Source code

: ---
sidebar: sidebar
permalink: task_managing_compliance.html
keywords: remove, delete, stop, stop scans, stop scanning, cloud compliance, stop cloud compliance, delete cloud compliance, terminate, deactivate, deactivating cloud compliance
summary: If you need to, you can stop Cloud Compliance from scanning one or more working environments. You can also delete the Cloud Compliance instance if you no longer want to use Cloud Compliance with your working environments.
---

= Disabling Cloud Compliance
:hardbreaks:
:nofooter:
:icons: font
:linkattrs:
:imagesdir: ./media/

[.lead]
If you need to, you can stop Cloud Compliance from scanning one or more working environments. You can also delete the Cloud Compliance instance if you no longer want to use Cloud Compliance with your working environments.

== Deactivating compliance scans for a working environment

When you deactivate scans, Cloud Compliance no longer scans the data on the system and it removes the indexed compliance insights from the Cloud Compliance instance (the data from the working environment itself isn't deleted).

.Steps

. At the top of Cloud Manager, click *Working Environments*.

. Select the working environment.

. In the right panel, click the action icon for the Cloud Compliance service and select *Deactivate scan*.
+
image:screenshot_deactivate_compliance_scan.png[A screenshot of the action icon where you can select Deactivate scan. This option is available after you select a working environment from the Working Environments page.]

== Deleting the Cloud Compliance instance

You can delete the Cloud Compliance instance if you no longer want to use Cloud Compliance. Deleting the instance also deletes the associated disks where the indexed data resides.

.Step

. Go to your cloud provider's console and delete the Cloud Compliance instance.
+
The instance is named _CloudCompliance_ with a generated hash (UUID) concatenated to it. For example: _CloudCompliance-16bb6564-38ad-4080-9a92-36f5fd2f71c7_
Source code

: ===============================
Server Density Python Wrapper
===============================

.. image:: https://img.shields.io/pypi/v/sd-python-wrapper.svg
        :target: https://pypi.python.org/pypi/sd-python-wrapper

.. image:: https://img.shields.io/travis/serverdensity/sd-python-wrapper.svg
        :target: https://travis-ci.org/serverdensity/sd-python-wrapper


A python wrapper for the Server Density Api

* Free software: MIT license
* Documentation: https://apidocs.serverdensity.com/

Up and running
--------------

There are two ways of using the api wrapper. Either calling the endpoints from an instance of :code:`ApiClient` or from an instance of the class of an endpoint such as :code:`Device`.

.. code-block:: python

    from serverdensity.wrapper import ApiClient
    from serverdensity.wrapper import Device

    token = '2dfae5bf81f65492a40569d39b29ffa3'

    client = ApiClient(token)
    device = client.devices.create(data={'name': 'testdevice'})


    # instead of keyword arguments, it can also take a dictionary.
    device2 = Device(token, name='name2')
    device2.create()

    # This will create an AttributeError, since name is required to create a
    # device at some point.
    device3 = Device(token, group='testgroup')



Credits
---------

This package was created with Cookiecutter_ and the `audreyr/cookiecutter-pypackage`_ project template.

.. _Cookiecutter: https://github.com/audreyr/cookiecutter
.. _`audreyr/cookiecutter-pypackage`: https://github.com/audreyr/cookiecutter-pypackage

* _ABOUT THIS EXERCISE_: Wherever the string "action" occurs in the data, copy the line that holds it.

* _THE COMPLETED TASK_:
. In the right panel, click the action icon for the Cloud Compliance service and select *Deactivate scan*.
image:screenshot_deactivate_compliance_scan.png[A screenshot of the action icon where you can select Deactivate scan. This option is available after you select a working environment from the Working Environments page.]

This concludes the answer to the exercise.